Do you have a disaster recovery plan in place for your office?
If the answer is yes, how old is it?
Just a few years ago, we operated our businesses in entirely different ways. Standalone software has migrated to cloud-based platforms. Our dependency on in-house technology is quickly disappearing.
Almost everything we use is online. But if the disaster recovery plan you created doesn’t take these changes into account, a disruption could leave you without your data. Or worse, without a business.
Businesses today are spending around 34 percent of their annual IT budgets on hosting and cloud services. Every year, this number will continue to rise as we increase our reliance on external sources for infrastructure, application, and management services.
Our connectivity as at an all-time high, rising with every new strategy and application we take on. But if the unthinkable happens and we’re not prepared for it, a company might not survive. According to FEMA, 40 percent of small businesses never reopen their doors.
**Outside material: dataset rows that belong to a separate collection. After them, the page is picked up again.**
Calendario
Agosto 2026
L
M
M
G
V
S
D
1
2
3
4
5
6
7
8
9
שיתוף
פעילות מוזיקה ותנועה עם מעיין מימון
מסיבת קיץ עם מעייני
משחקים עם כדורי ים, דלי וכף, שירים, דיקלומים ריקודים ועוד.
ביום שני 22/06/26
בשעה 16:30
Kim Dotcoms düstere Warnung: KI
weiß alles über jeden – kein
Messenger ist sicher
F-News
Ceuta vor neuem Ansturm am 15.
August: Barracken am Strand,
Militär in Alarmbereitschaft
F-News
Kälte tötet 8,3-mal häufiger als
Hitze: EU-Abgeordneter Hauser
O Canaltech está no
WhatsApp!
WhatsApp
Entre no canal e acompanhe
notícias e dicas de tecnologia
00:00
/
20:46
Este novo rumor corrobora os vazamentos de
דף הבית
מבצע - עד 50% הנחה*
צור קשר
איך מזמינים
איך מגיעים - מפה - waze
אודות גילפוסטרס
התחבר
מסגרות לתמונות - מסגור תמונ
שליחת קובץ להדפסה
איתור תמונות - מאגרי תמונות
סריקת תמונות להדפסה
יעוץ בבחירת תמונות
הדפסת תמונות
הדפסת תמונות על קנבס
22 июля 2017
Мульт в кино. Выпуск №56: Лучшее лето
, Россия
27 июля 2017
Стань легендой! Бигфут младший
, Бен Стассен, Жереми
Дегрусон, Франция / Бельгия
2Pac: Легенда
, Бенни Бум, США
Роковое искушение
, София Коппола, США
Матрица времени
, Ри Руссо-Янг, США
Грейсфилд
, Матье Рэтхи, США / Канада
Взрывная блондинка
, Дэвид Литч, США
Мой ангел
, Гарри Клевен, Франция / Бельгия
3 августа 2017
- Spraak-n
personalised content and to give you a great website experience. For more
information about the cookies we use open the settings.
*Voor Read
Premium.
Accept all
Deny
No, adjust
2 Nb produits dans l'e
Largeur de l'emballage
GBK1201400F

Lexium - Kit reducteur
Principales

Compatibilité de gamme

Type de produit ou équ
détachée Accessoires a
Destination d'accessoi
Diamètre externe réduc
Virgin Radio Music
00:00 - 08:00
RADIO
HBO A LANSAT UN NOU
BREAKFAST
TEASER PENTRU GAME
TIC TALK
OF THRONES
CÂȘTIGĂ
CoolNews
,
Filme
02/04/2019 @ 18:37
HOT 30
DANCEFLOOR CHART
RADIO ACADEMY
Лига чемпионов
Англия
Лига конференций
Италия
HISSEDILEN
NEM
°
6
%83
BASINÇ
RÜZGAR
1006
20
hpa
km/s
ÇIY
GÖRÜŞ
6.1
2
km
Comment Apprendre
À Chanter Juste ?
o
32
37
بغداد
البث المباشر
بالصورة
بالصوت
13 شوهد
Having a disaster recovery plan in place is mandatory. Upgrading and reevaluating your disaster recovery plan on a regular basis is equally compulsory. Whether it’s a short-term technical mishap like a power outage or a disaster like a flood or fire, knowing your direction in the days and weeks that follow will ensure the success of your business.
Disaster recovery planning is all about thinking up the worst case scenarios and creating a plan that counters each of those actions. Whether it’s a major natural disaster like an earthquake or a hurricane, or a smaller isolated even, there are three ways you can fail:
- Ignore your weaknesses and have no plan in place
- Rely on one single point of entry without a backup plan
- Fail to test the plan for internal weaknesses
Worst case scenario always boils to finding the weakest point and exploiting it in whatever way possible. If you don’t know what that is, you can’t establish the right policies to put in place to ensure it never happens.
Want to see how your current plan operates? Run a “fire drill” to find out how your team performs. Where does productivity falter? Where do systems simply shut down? You may be surprised at how quickly things fall apart, or even where the weakest points actually lie.